Suchen

Mikroskopie

Elfter Tag der Mikroskopie bei Carl Zeiss

| Redakteur: Dr. Ilka Ottleben

Carl Zeiss stellte auf dem elften Tag der Mikroskopie in Jena neue Systeme für die superauflösende Mikroskopie vor. Ihre Funktionsprinzipien umgehen das Abbesche Gesetz und ermöglichen lichtmikroskopische Auflösungen auch unterhalb der optischen Beugungsgrenze. Wie es funktioniert, erfahren Sie hier.

Firmen zum Thema

Der elfte Tag der Mikroskopie von Carl Zeiss fand in diesem Jahr zum zweiten Mal im Jenaer Volksbad statt.
Der elfte Tag der Mikroskopie von Carl Zeiss fand in diesem Jahr zum zweiten Mal im Jenaer Volksbad statt.
( Bild: LaborPraxis )

Jena – Carl Zeiss hat am 17. März 2010 zum elften Mal zum „Tag der Mikroskopie“ eingeladen. Rund 500 Anwender aus Forschung, Lehre und klinischer Routine kamen ins Jenaer Volksbad, um sich über neueste Entwicklungen des Unternehmens zu informieren und Erfahrungen auszutauschen. Unter dem Motto „Travel to New Dimensions“ stand die Veranstaltung ganz im Zeichen der hochauflösenden Mikroskopie. Die mit der gleichnamigen Kampagne im November 2009 in den Markt eingeführten Mikroskopsysteme ELYRA und LSM 780 sowie die Module VivaTome und DirectFRAP wurden nun erstmals einem größeren deutschen Publikum präsentiert.
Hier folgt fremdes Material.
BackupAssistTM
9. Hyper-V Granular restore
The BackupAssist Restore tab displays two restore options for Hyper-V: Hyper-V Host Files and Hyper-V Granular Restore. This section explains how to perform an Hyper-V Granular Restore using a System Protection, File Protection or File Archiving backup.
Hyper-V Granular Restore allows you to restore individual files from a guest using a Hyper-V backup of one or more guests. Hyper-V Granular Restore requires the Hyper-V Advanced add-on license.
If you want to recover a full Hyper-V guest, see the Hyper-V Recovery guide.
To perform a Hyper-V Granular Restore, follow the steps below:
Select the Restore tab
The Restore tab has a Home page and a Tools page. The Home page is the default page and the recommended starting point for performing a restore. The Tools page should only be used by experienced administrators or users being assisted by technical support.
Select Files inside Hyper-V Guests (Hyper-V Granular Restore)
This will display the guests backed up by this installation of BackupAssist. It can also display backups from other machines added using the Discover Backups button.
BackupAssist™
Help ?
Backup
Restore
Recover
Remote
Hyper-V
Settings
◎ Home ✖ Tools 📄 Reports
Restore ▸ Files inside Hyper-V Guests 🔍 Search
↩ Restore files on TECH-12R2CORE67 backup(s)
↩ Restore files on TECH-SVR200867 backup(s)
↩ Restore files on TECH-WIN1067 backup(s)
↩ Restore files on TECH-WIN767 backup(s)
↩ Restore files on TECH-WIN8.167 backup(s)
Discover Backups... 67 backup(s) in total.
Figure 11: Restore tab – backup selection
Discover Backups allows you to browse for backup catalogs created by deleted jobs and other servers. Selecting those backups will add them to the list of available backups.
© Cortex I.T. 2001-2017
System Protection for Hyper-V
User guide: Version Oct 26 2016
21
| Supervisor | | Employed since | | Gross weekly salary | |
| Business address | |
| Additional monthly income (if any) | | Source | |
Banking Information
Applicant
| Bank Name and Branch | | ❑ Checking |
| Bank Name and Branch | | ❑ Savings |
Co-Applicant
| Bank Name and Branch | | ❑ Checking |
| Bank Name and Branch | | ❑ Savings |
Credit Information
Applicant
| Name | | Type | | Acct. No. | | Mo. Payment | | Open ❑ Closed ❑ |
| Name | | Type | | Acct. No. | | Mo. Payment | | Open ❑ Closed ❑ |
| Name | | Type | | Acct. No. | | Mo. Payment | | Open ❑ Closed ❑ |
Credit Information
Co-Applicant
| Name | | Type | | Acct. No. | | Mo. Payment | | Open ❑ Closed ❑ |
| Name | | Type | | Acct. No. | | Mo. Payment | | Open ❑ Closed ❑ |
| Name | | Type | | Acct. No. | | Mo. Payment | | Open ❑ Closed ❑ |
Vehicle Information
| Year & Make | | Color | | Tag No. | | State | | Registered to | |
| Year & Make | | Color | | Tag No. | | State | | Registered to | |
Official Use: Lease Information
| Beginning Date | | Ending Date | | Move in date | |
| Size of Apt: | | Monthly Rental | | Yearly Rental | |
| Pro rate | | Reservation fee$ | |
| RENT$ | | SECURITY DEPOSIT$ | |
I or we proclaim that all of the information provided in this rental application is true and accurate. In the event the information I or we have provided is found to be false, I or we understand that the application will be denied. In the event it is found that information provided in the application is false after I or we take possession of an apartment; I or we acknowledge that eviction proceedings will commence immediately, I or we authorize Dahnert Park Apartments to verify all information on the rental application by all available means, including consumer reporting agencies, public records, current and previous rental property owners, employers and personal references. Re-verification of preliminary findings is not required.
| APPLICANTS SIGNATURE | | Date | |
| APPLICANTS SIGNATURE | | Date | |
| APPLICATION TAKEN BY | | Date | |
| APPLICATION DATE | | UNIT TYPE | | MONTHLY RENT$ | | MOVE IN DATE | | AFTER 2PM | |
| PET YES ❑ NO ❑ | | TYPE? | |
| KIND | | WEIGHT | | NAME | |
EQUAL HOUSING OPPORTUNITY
Dabei konnten die Teilnehmer in Vorträgen, Workshops und Gerätedemonstrationen die Systeme vor Ort kennenlernen.

Bildergalerie

Auflösungen unterhalb der optischen Beugungsgrenze

„Was noch vor 20 Jahren unmöglich erschien, ist jetzt bahnbrechende Realität – lichtmikroskopische Auflösungen unterhalb der optischen Beugungsgrenze“, fasst Dr. Ulrich Simon, Geschäftsführer von Carl Zeiss MicroImaging den Kernaspekt einer der neuen Technologien zusammen. Die Auflösung klassischer Fluoreszenzmikroskope ist durch die Beugung des Lichtes limitiert und durch das Abbesche Gesetz definiert. Mit modernen Geräten waren bislang Auflösungen bis 200 nm möglich. Wie es gelang, das Abbesche Gesetz zu umgehen, um mit dem neuen Elyra-System einen Auflösungsgewinn um den Faktor zehn zu erreichen, erläuterte Dr. Sebastian Wiesner vom Training, Application and Support Center des Unternehmens. So integriert das Mikroskopsystem für Superauflösung, dessen Name seinen Ursprung in der Astronomie hat und sich von dem Stern ε-Lyra aus dem Sternbild der Leier herleitet, zwei neue Technologien: Die strukturierte Beleuchtung genannt Superresolution Structured Illumination Microscopy (SR-SIM) und die photoaktivierte Lokalisationsmikroskopie (PAL-M).

Neues Funktionsprinzip intergriert Mikroskoptechnologien

Bei der SR-SIM wird eine Gitterstruktur in die Fokusebene des Objektivs projiziert. Das Gittermuster wird in verschiedene Positionen verschoben und zusätzlich um definierte Winkel gedreht. An jeder Position des Gittermusters wird ein Bild aufgenommen und online zu einem Ergebnisbild verrechnet. Die Auflösung in diesem Bild ist in lateraler und axialer Richtung um den Faktor zwei verbessert.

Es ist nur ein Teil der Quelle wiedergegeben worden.